计算机科学与探索 ›› 2018, Vol. 12 ›› Issue (11): 1748-1757.DOI: 10.3778/j.issn.1673-9418.1709051

• 数据库技术 • 上一篇    下一篇

差分隐私流数据实时发布方法

葛晨,吴英杰,孙岚   

  1. 福州大学 数学与计算机科学学院,福州 350116
  • 出版日期:2018-11-01 发布日期:2018-11-12

Real-Time Publishing Method of Differential Privacy Streaming Data

GE Chen, WU Yingjie, SUN Lan   

  1. College of Mathematics and Computer Science, Fuzhou University, Fuzhou 350116, China
  • Online:2018-11-01 Published:2018-11-12

摘要:

许多流数据相关的实际应用需要进行大量的实时查询,现有的解决方案无法满足大量实时查询的效率要求。为此,提出一种差分隐私流数据实时发布方法。首先利用树状数组构建滑动窗口内流数据对应的统计发布模型,可在线性时间内实现滑动窗口下的连续统计发布,随后通过连续统计发布结果的线性组合即可在[O(1)]时间内获得用户需要的任意区间查询结果;其次,利用矩阵在处理关联性查询方面的优势,在查询效率量级不变的前提下利用对角矩阵优化进一步提高查询精度。实验对所提算法的查询效率和查询精度与同类算法进行比较分析,实验结果表明,该方法可显著提升查询效率并具有较优的查询精度。

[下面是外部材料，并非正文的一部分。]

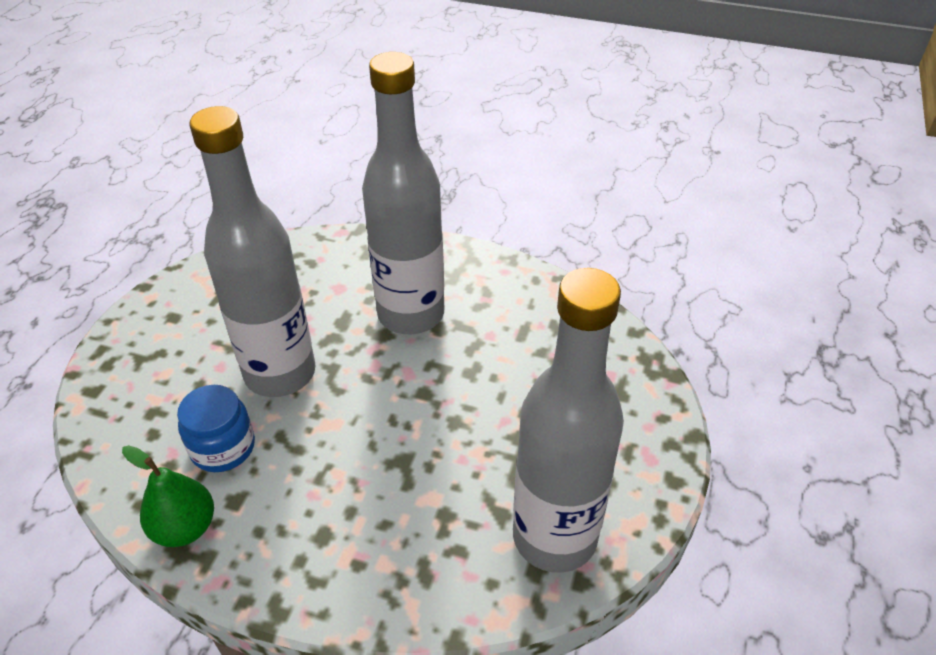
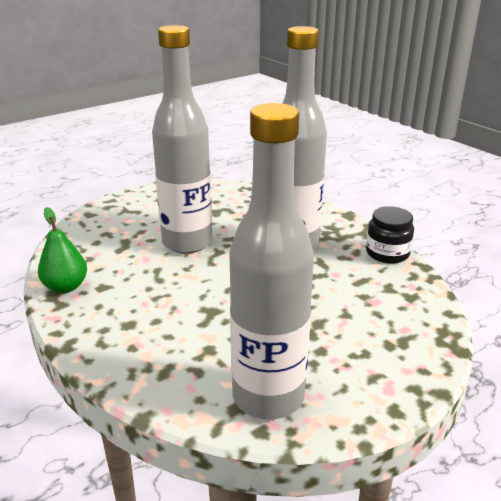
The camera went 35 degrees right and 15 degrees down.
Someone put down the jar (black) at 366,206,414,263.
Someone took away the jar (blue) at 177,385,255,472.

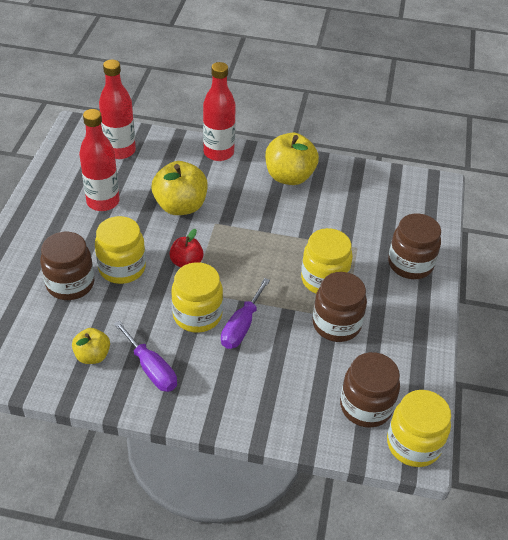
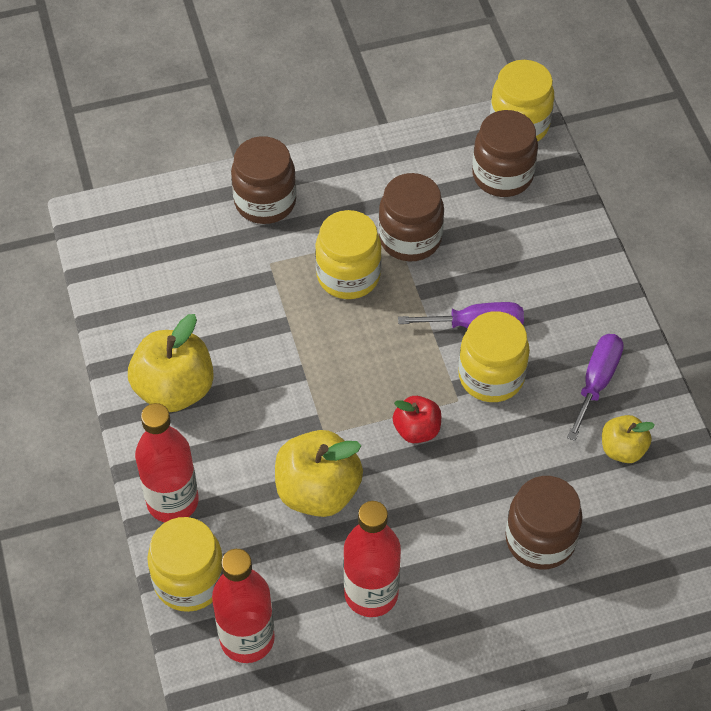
The camera went 115 degrees left and 10 degrees up.
Someone carried the jar (yellow) from 95,216,146,284 to 147,517,223,612.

关键词: 差分隐私, 流数据发布, 查询效率, 矩阵机制

Abstract:

At present, many of the practical applications associated with streaming data require a large number of real-time queries, and existing solutions cannot meet the efficiency requirements of a large number of real-time queries. To this end, this paper presents a real-time release of differential privacy streaming data. The basic idea is to use the tree array to construct the statistical release model corresponding to the streaming data in the sliding window. The model can realize the continuous statistical release under the sliding window in the linear time, and then the linear combination of the results can be published by the continuous statistics. In the O(1) time it can obtain any interval query results which user needs; then, using the advantage of matrix in dealing with relevance query, the query accuracy is further improved by using diagonal matrix optimization under the condition that the efficiency of the query is the same order of magnitude. The query efficiency and query accuracy of the proposed algorithm are compared with the other arbitrary interval query release algorithms in the sliding window. The experimental results show that the method can improve the query efficiency and has better query accuracy.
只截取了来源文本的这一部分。